The crypto market’s resilience is noteworthy considering that the S&P 500, Nasdaq, and Dow Jones have gone lower by 3.35%, 3.5% and 3.27% respectively, making their way back down to the tariff-related lows of two weeks ago.

Gold, meanwhile, is up 2.9% and is now trading for $3,400, while the DXY (an index that measures the strength of the dollar against a basket of other currencies) reached its lowest level in three years.

“Was today’s tandem rally in bitcoin and gold merely holiday-driven noise, or a meaningful shift towards bitcoin as a safe-haven asset? The latter would mark a material change in how traditional finance views bitcoin,» analysts at crypto trading firm QCP Capital wrote.

«With Europe still on holiday, market confirmation may take a few more sessions.

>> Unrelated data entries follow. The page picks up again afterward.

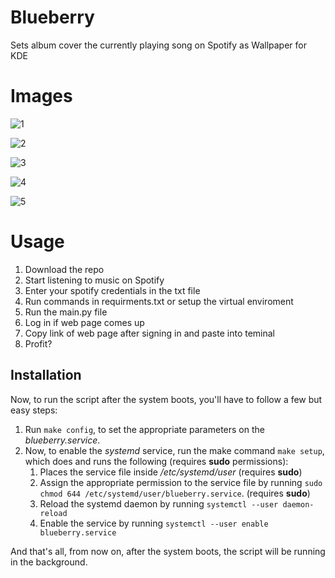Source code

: # Blueberry
 Sets album cover the currently playing song on Spotify as Wallpaper for KDE




# Images 

![1](https://user-images.githubusercontent.com/30321729/145736816-33fa7ca4-7e9c-4299-9ea2-dbfe0acc78ab.png)

![2](https://user-images.githubusercontent.com/30321729/145736819-589ab479-38f9-4b61-9be9-61a02567dab4.png)

![3](https://user-images.githubusercontent.com/30321729/145736824-894d5452-89af-444f-b3f6-53925f9b4dce.png)


![4](https://user-images.githubusercontent.com/30321729/145736827-44439bc5-7ecc-4113-beda-442b0f210639.png)


![5](https://user-images.githubusercontent.com/30321729/145736829-f9a9aaed-2c9f-41aa-b490-2e77ee76b114.png)



# Usage

1. Download the repo 
2. Start listening to music on Spotify
3. Enter your spotify credentials in the txt file
4. Run commands in requirments.txt or setup the virtual enviroment
5. Run the main.py file
6. Log in if web page comes up
7. Copy link of web page after signing in and paste into teminal
8. Profit?

## Installation

Now, to run the script after the system boots, you'll have to follow a few but easy steps:
1. Run `make config`, to set the appropriate parameters on the *blueberry.service*.
2. Now, to enable the *systemd* service, run the make command `make setup`, which does and runs the following (requires **sudo** permissions):
   1. Places the service file inside */etc/systemd/user* (requires **sudo**)
   1. Assign the appropriate permission to the service file by running `sudo chmod 644 /etc/systemd/user/blueberry.service`. (requires **sudo**)
   3. Reload the systemd daemon by running `systemctl --user daemon-reload`
   2. Enable the service by running `systemctl --user enable blueberry.service`

And that's all, from now on, after the system boots, the script will be running in the background.

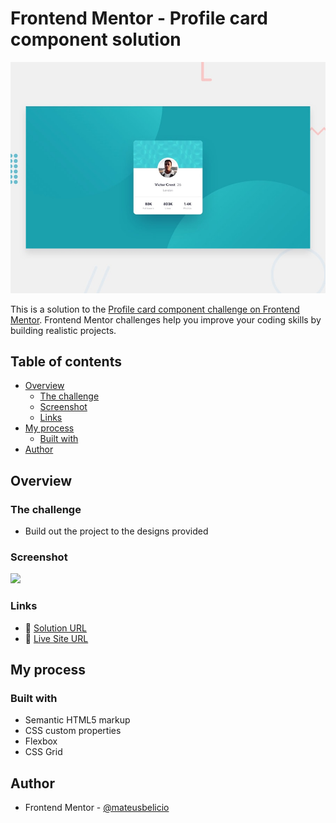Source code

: # Frontend Mentor - Profile card component solution

![Design preview for the Profile card component coding challenge](./design/desktop-preview.jpg)

This is a solution to the [Profile card component challenge on Frontend Mentor](https://www.frontendmentor.io/challenges/profile-card-component-cfArpWshJ). Frontend Mentor challenges help you improve your coding skills by building realistic projects.

## Table of contents

- [Overview](#overview)
  - [The challenge](#the-challenge)
  - [Screenshot](#screenshot)
  - [Links](#links)
- [My process](#my-process)
  - [Built with](#built-with)
- [Author](#author)

## Overview

### The challenge

- Build out the project to the designs provided

### Screenshot

![](./screenshot.jpg)

### Links

- 🔗 [Solution URL](https://github.com/mateusbelicio/profile-card-component)
- 🔗 [Live Site URL](https://mateusbelicio/github.io/profile-card-component)

## My process

### Built with

- Semantic HTML5 markup
- CSS custom properties
- Flexbox
- CSS Grid

## Author

- Frontend Mentor - [@mateusbelicio](https://www.frontendmentor.io/profile/mateusbelicio)

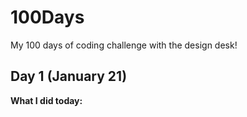 # 100Days
My 100 days of coding challenge with the design desk!
## Day 1 (January 21)
 **What I did today:** 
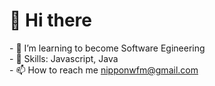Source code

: <h1>👋 Hi there</h1>
- 👀 I’m learning to become Software Egineering<br>
- 🌱 Skills: Javascript, Java<br>
- 📫 How to reach me <a href="#">nipponwfm@gmail.com</a><br>

<!---
nipponwfm/nipponwfm is a ✨ special ✨ repository because its `README.md` (this file) appears on your GitHub profile.
You can click the Preview link to take a look at your changes.
--->
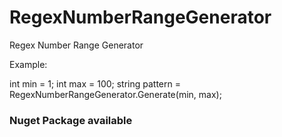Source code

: # RegexNumberRangeGenerator
Regex Number Range Generator

Example:

int min = 1;
int max = 100;
string pattern = RegexNumberRangeGenerator.Generate(min, max);

### Nuget Package available

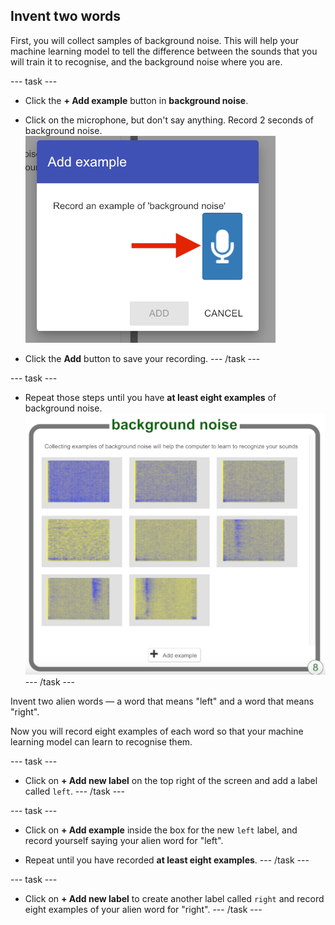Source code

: ## Invent two words

First, you will collect samples of background noise. This will help your machine learning model to tell the difference between the sounds that you will train it to recognise, and the background noise where you are.

--- task ---
+ Click the **+ Add example** button in **background noise**.

+ Click on the microphone, but don't say anything. Record 2 seconds of background noise.
![Arrow pointing to microphone button](images/record-button.png)

+ Click the **Add** button to save your recording.
--- /task ---

--- task ---
+ Repeat those steps until you have **at least eight examples** of background noise.
![Bucket filled with 8 background examples](images/8-background.png)
--- /task ---

Invent two alien words — a word that means "left" and a word that means "right".

Now you will record eight examples of each word so that your machine learning model can learn to recognise them.

--- task ---
+ Click on **+ Add new label** on the top right of the screen and add a label called `left`.
--- /task ---

--- task ---
+ Click on **+ Add example** inside the box for the new `left` label, and record yourself saying your alien word for "left". 

+ Repeat until you have recorded **at least eight examples**.
--- /task ---

--- task ---
+ Click on **+ Add new label** to create another label called `right` and record eight examples of your alien word for "right". 
--- /task ---
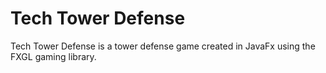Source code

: # Tech Tower Defense
Tech Tower Defense is a tower defense game created in JavaFx using the FXGL gaming library.
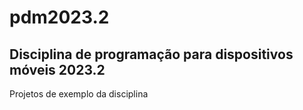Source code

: # pdm2023.2
## Disciplina de programação para dispositivos móveis 2023.2
Projetos de exemplo da disciplina
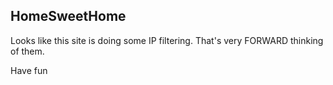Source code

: ## HomeSweetHome

Looks like this site is doing some IP filtering.
That's very FORWARD thinking of them.

Have fun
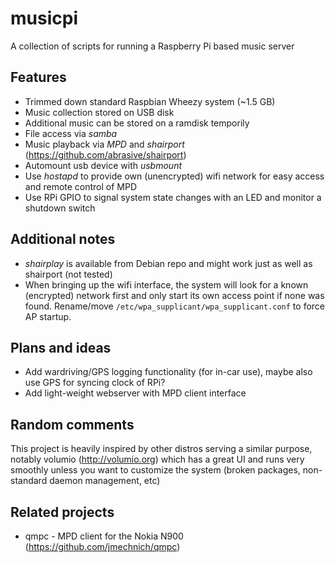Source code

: musicpi
=======

A collection of scripts for running a Raspberry Pi based music server

## Features

- Trimmed down standard Raspbian Wheezy system (~1.5 GB)
- Music collection stored on USB disk
- Additional music can be stored on a ramdisk temporily
- File access via *samba*
- Music playback via *MPD* and *shairport* (https://github.com/abrasive/shairport)
- Automount usb device with *usbmount*
- Use *hostapd* to provide own (unencrypted) wifi network for easy access and remote control of MPD
- Use RPi GPIO to signal system state changes with an LED and monitor a shutdown switch

## Additional notes

- *shairplay* is available from Debian repo and might work just as well as shairport (not tested)
- When bringing up the wifi interface, the system will look for a known (encrypted) network first and only start its own access point if none was found. Rename/move `/etc/wpa_supplicant/wpa_supplicant.conf` to force AP startup.

## Plans and ideas

- Add wardriving/GPS logging functionality (for in-car use), maybe also use GPS for syncing clock of RPi?
- Add light-weight webserver with MPD client interface

## Random comments

This project is heavily inspired by other distros serving a similar purpose, notably volumio (http://volumio.org) which has a great UI and runs very smoothly unless you want to customize the system (broken packages, non-standard daemon management, etc)

## Related projects

- qmpc - MPD client for the Nokia N900 (https://github.com/jmechnich/qmpc)
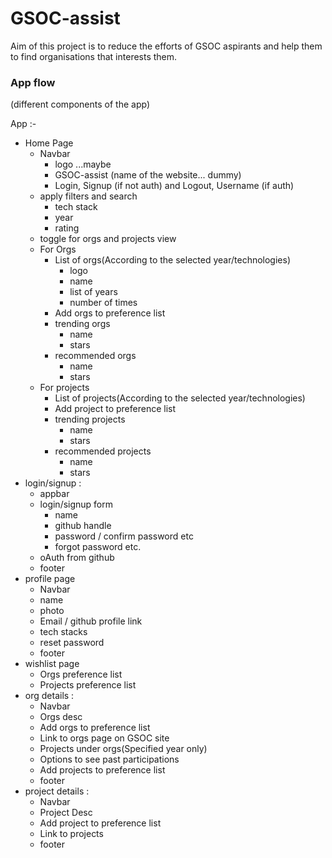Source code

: # GSOC-assist

Aim of this project is to reduce the efforts of GSOC aspirants and help them to find organisations that interests them. 

### App flow
(different components of the app)

App :-
  - Home Page
    - Navbar
      - logo ...maybe
      - GSOC-assist (name of the website... dummy)
      - Login, Signup (if not auth) and Logout, Username (if auth)
    - apply filters and search
      - tech stack
      - year
      - rating
    - toggle for orgs and projects view
    - For Orgs
      - List of orgs(According to the selected year/technologies)
        - logo
        - name
        - list of years
        - number of times
      - Add orgs to preference list
      - trending orgs
        - name
        - stars
      - recommended orgs
        - name
        - stars
    - For projects
      - List of projects(According to the selected year/technologies)
      - Add project to preference list
      - trending projects
        - name
        - stars
      - recommended projects
        - name
        - stars
  - login/signup :
    - appbar
    - login/signup form 
        - name
        - github handle
        - password / confirm password etc
        - forgot password etc.
    - oAuth from github
    - footer
- profile page 
    - Navbar
    - name
    - photo
    - Email /  github profile link
    - tech stacks
    - reset password
    - footer
 - wishlist page 
   - Orgs preference list
   - Projects preference list
- org details :
    - Navbar
    - Orgs desc
    - Add orgs to preference list
    - Link to orgs page on GSOC site
    - Projects under orgs(Specified year only)
    - Options to see past participations
    - Add projects to preference list
    - footer
- project details :
    - Navbar
    - Project Desc
    - Add project to preference list
    - Link to projects
    - footer
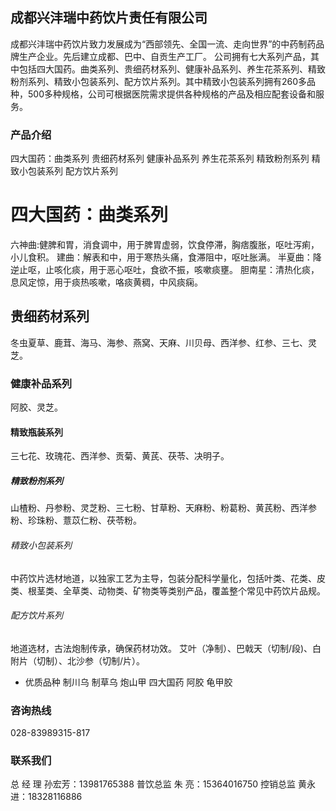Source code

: ## 成都兴沣瑞中药饮片责任有限公司
成都兴沣瑞中药饮片致力发展成为“西部领先、全国一流、走向世界”的中药制药品牌生产企业。先后建立成都、巴中、自贡生产工厂。
公司拥有七大系列产品，其中包括四大国药。曲类系列、贵细药材系列、健康补品系列、养生花茶系列、精致粉剂系列、精致小包装系列、配方饮片系列。其中精致小包装系列拥有260多品种，500多种规格，公司可根据医院需求提供各种规格的产品及相应配套设备和服务。

### 产品介绍
四大国药：曲类系列
贵细药材系列
健康补品系列
养生花茶系列
精致粉剂系列
精致小包装系列
配方饮片系列

# 四大国药：曲类系列
六神曲:健脾和胃，消食调中，用于脾胃虚弱，饮食停滞，胸痞腹胀，呕吐泻痢，小儿食积。
建曲：解表和中，用于寒热头痛，食滞阻中，呕吐胀满。
半夏曲：降逆止呕，止咳化痰，用于恶心呕吐，食欲不振，咳嗽痰壅。
胆南星：清热化痰，息风定惊，用于痰热咳嗽，咯痰黄稠，中风痰痫。
## 贵细药材系列
冬虫夏草、鹿茸、海马、海参、燕窝、天麻、川贝母、西洋参、红参、三七、灵芝。
### 健康补品系列
阿胶、灵芝。
####  精致瓶装系列
三七花、玫瑰花、西洋参、贡菊、黄芪、茯苓、决明子。
#####  精致粉剂系列
山楂粉、丹参粉、灵芝粉、三七粉、甘草粉、天麻粉、粉葛粉、黄芪粉、西洋参粉、珍珠粉、薏苡仁粉、茯苓粉。
######  精致小包装系列
中药饮片选材地道，以独家工艺为主导，包装分配科学量化，包括叶类、花类、皮类、根茎类、全草类、动物类、矿物类等类别产品，覆盖整个常见中药饮片品规。
######  配方饮片系列
地道选材，古法炮制传承，确保药材功效。
艾叶（净制）、巴戟天（切制/段)、白附片（切制）、北沙参（切制/片）。

- 优质品种
制川乌
制草乌
炮山甲
四大国药
阿胶
龟甲胶

### 咨询热线
028-83989315-817

### 联系我们
总 经 理 孙宏芳：13981765388
普饮总监 朱  亮：15364016750
控销总监 黄永进：18328116886
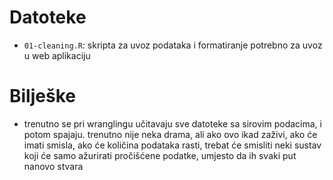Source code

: # Datoteke

- `01-cleaning.R`: skripta za uvoz podataka i formatiranje potrebno za uvoz
    u web aplikaciju

# Bilješke

- trenutno se pri wranglingu učitavaju sve datoteke sa sirovim podacima, i
    potom spajaju. trenutno nije neka drama, ali ako ovo ikad zaživi, ako će
    imati smisla, ako će količina podataka rasti, trebat će smisliti neki
    sustav koji će samo ažurirati pročišćene podatke, umjesto da ih svaki put
    nanovo stvara
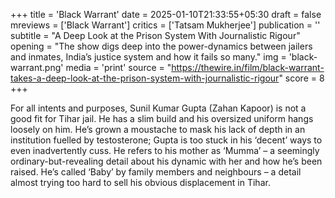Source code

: +++
title = 'Black Warrant'
date = 2025-01-10T21:33:55+05:30
draft = false
mreviews = ['Black Warrant']
critics = ['Tatsam Mukherjee']
publication = ''
subtitle = "A Deep Look at the Prison System With Journalistic Rigour"
opening = "The show digs deep into the power-dynamics between jailers and inmates, India’s justice system and how it fails so many."
img = 'black-warrant.png'
media = 'print'
source = "https://thewire.in/film/black-warrant-takes-a-deep-look-at-the-prison-system-with-journalistic-rigour"
score = 8
+++

For all intents and purposes, Sunil Kumar Gupta (Zahan Kapoor) is not a good fit for Tihar jail. He has a slim build and his oversized uniform hangs loosely on him. He’s grown a moustache to mask his lack of depth in an institution fuelled by testosterone; Gupta is too stuck in his ‘decent’ ways to even inadvertently cuss. He refers to his mother as ‘Mumma’ – a seemingly ordinary-but-revealing detail about his dynamic with her and how he’s been raised. He’s called ‘Baby’ by family members and neighbours – a detail almost trying too hard to sell his obvious displacement in Tihar.
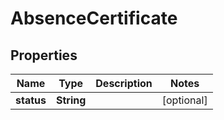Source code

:

# AbsenceCertificate


## Properties

| Name | Type | Description | Notes |
|------------ | ------------- | ------------- | -------------|
|**status** | **String** |  |  [optional] |



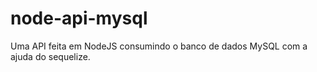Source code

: # node-api-mysql
Uma API feita em NodeJS consumindo o banco de dados MySQL com a ajuda do sequelize.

The correlation between bitcoin, gold and equities is one to watch closely.»

Meanwhile, Lawrence McDonald, former head of U.S. Macro Strategy at French investment bank Société Générale, said that it may be time to sell gold in favor of bitcoin.

“Bitcoin has NEVER held up this well with a VIX near 30,” he posted on X, calling bitcoin’s resilience a game-changer. “This is a strong sign of a maturing bitcoin market (good news) and colossal encroaching fiat currency stress, USD.”

BTC vs. SPX (CoinDesk)

The weakness of stocks and the U.S. dollar, put into perspective with bitcoin and gold’s strength, may be due to investors’ concerns about Trump potentially looking to fire Federal Reserve Chair Jerome Powell.

Earlier on Monday, U.S. President Donald Trump continued putting pressure on Powell, whom he called a “major loser” in a Truth Social post, sending an already shaky stock market even lower.

Trump demanded that Powell and his team lower interest rates “NOW,” arguing that there is currently “virtually no inflation” and that costs for many things are declining. Nevertheless, Trump said there’s a threat that the economy will slow down unless the Fed cuts rates.

Powell’s term, which started when he was appointed by Trump himself during his first four years in the Oval Office, is set to end in May 2026, but Trump has been trying to find a legal way to fire Powell beforehand.

The Fed Chair has previously argued that there is no possible way for the U.S. President to remove him under the law.